▶ _TASK OBJECTIVE_:
Pull the text out of every item and copy each line verbatim, keeping the original order and line breaks.

******

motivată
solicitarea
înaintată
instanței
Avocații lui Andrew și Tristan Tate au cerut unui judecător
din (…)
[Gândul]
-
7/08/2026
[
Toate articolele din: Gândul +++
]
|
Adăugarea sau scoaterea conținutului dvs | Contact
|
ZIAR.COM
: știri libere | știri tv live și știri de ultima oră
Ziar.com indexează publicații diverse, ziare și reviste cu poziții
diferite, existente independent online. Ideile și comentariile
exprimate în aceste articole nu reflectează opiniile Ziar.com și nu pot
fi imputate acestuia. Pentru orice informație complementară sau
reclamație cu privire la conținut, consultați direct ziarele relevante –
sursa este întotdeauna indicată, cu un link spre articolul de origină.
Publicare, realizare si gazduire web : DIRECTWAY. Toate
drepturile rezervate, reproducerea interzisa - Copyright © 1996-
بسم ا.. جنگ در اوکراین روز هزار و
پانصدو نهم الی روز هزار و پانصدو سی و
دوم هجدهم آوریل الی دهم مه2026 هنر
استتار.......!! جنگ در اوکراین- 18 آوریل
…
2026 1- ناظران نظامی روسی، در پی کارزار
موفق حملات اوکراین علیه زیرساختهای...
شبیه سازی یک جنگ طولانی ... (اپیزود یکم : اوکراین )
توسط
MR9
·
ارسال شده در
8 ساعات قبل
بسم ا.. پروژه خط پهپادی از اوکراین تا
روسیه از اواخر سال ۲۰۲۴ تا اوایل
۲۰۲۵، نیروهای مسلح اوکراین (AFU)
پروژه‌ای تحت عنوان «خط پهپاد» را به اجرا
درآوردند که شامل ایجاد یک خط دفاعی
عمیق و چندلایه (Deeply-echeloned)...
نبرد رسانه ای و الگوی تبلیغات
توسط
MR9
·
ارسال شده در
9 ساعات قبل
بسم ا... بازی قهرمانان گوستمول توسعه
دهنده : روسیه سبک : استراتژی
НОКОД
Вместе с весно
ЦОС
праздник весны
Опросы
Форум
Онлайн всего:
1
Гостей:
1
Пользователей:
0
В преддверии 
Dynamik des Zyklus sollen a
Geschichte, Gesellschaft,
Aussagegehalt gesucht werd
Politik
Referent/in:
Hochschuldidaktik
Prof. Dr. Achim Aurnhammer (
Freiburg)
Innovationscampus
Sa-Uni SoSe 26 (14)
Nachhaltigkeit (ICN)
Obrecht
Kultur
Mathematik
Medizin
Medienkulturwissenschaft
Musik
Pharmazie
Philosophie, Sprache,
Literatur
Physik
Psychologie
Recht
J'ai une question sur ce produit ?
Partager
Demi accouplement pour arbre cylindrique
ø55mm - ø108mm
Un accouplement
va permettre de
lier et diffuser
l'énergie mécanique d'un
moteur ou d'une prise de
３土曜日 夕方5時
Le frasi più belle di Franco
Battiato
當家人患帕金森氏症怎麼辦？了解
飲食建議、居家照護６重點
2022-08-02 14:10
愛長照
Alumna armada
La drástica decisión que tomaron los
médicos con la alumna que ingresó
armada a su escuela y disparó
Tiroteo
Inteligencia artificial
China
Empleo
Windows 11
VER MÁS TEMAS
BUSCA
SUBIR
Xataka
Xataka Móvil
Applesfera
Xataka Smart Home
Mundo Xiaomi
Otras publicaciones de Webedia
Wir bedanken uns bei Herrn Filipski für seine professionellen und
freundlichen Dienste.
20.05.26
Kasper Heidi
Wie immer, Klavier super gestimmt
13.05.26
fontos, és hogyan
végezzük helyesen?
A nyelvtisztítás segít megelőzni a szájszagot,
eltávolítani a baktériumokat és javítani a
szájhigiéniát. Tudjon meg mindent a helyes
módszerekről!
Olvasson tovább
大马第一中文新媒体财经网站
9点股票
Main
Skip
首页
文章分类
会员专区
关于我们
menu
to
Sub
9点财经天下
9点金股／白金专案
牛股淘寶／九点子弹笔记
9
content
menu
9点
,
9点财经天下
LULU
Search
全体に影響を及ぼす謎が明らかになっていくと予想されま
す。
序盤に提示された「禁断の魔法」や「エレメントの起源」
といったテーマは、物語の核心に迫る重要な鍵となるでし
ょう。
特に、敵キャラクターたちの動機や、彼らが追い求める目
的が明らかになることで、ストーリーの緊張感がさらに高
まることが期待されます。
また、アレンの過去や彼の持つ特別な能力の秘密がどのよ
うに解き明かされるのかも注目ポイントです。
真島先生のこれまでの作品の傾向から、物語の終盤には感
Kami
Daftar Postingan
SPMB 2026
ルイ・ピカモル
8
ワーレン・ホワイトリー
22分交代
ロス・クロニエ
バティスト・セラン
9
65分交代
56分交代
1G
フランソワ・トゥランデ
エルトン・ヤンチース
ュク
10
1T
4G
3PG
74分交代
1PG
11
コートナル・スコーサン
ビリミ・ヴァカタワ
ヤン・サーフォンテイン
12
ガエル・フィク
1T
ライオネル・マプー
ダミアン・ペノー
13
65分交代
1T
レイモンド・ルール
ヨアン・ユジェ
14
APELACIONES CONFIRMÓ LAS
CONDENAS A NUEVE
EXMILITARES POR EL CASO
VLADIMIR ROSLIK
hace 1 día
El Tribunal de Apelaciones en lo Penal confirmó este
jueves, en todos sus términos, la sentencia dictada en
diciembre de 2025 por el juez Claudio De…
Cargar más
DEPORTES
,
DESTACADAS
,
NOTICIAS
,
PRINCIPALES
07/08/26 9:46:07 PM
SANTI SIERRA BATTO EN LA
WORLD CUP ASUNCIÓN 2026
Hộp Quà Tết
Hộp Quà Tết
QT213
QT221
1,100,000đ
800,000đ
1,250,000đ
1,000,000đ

******

▶ _SOLUTION TO THIS EXERCISE_:
motivată
solicitarea
înaintată
instanței
Avocații lui Andrew și Tristan Tate au cerut unui judecător
din (…)
[Gândul]
-
7/08/2026
[
Toate articolele din: Gândul +++
]
|
Adăugarea sau scoaterea conținutului dvs | Contact
|
ZIAR.COM
: știri libere | știri tv live și știri de ultima oră
Ziar.com indexează publicații diverse, ziare și reviste cu poziții
diferite, existente independent online. Ideile și comentariile
exprimate în aceste articole nu reflectează opiniile Ziar.com și nu pot
fi imputate acestuia. Pentru orice informație complementară sau
reclamație cu privire la conținut, consultați direct ziarele relevante –
sursa este întotdeauna indicată, cu un link spre articolul de origină.
Publicare, realizare si gazduire web : DIRECTWAY. Toate
drepturile rezervate, reproducerea interzisa - Copyright © 1996-
بسم ا.. جنگ در اوکراین روز هزار و
پانصدو نهم الی روز هزار و پانصدو سی و
دوم هجدهم آوریل الی دهم مه2026 هنر
استتار.......!! جنگ در اوکراین- 18 آوریل
…
2026 1- ناظران نظامی روسی، در پی کارزار
موفق حملات اوکراین علیه زیرساختهای...
شبیه سازی یک جنگ طولانی ... (اپیزود یکم : اوکراین )
توسط
MR9
·
ارسال شده در
8 ساعات قبل
بسم ا.. پروژه خط پهپادی از اوکراین تا
روسیه از اواخر سال ۲۰۲۴ تا اوایل
۲۰۲۵، نیروهای مسلح اوکراین (AFU)
پروژه‌ای تحت عنوان «خط پهپاد» را به اجرا
درآوردند که شامل ایجاد یک خط دفاعی
عمیق و چندلایه (Deeply-echeloned)...
نبرد رسانه ای و الگوی تبلیغات
توسط
MR9
·
ارسال شده در
9 ساعات قبل
بسم ا... بازی قهرمانان گوستمول توسعه
دهنده : روسیه سبک : استراتژی
НОКОД
Вместе с весно
ЦОС
праздник весны
Опросы
Форум
Онлайн всего:
1
Гостей:
1
Пользователей:
0
В преддверии 
Dynamik des Zyklus sollen a
Geschichte, Gesellschaft,
Aussagegehalt gesucht werd
Politik
Referent/in:
Hochschuldidaktik
Prof. Dr. Achim Aurnhammer (
Freiburg)
Innovationscampus
Sa-Uni SoSe 26 (14)
Nachhaltigkeit (ICN)
Obrecht
Kultur
Mathematik
Medizin
Medienkulturwissenschaft
Musik
Pharmazie
Philosophie, Sprache,
Literatur
Physik
Psychologie
Recht
J'ai une question sur ce produit ?
Partager
Demi accouplement pour arbre cylindrique
ø55mm - ø108mm
Un accouplement
va permettre de
lier et diffuser
l'énergie mécanique d'un
moteur ou d'une prise de
３土曜日 夕方5時
Le frasi più belle di Franco
Battiato
當家人患帕金森氏症怎麼辦？了解
飲食建議、居家照護６重點
2022-08-02 14:10
愛長照
Alumna armada
La drástica decisión que tomaron los
médicos con la alumna que ingresó
armada a su escuela y disparó
Tiroteo
Inteligencia artificial
China
Empleo
Windows 11
VER MÁS TEMAS
BUSCA
SUBIR
Xataka
Xataka Móvil
Applesfera
Xataka Smart Home
Mundo Xiaomi
Otras publicaciones de Webedia
Wir bedanken uns bei Herrn Filipski für seine professionellen und
freundlichen Dienste.
20.05.26
Kasper Heidi
Wie immer, Klavier super gestimmt
13.05.26
fontos, és hogyan
végezzük helyesen?
A nyelvtisztítás segít megelőzni a szájszagot,
eltávolítani a baktériumokat és javítani a
szájhigiéniát. Tudjon meg mindent a helyes
módszerekről!
Olvasson tovább
大马第一中文新媒体财经网站
9点股票
Main
Skip
首页
文章分类
会员专区
关于我们
menu
to
Sub
9点财经天下
9点金股／白金专案
牛股淘寶／九点子弹笔记
9
content
menu
9点
,
9点财经天下
LULU
Search
全体に影響を及ぼす謎が明らかになっていくと予想されま
す。
序盤に提示された「禁断の魔法」や「エレメントの起源」
といったテーマは、物語の核心に迫る重要な鍵となるでし
ょう。
特に、敵キャラクターたちの動機や、彼らが追い求める目
的が明らかになることで、ストーリーの緊張感がさらに高
まることが期待されます。
また、アレンの過去や彼の持つ特別な能力の秘密がどのよ
うに解き明かされるのかも注目ポイントです。
真島先生のこれまでの作品の傾向から、物語の終盤には感
Kami
Daftar Postingan
SPMB 2026
ルイ・ピカモル
8
ワーレン・ホワイトリー
22分交代
ロス・クロニエ
バティスト・セラン
9
65分交代
56分交代
1G
フランソワ・トゥランデ
エルトン・ヤンチース
ュク
10
1T
4G
3PG
74分交代
1PG
11
コートナル・スコーサン
ビリミ・ヴァカタワ
ヤン・サーフォンテイン
12
ガエル・フィク
1T
ライオネル・マプー
ダミアン・ペノー
13
65分交代
1T
レイモンド・ルール
ヨアン・ユジェ
14
APELACIONES CONFIRMÓ LAS
CONDENAS A NUEVE
EXMILITARES POR EL CASO
VLADIMIR ROSLIK
hace 1 día
El Tribunal de Apelaciones en lo Penal confirmó este
jueves, en todos sus términos, la sentencia dictada en
diciembre de 2025 por el juez Claudio De…
Cargar más
DEPORTES
,
DESTACADAS
,
NOTICIAS
,
PRINCIPALES
07/08/26 9:46:07 PM
SANTI SIERRA BATTO EN LA
WORLD CUP ASUNCIÓN 2026
Hộp Quà Tết
Hộp Quà Tết
QT213
QT221
1,100,000đ
800,000đ
1,250,000đ
1,000,000đ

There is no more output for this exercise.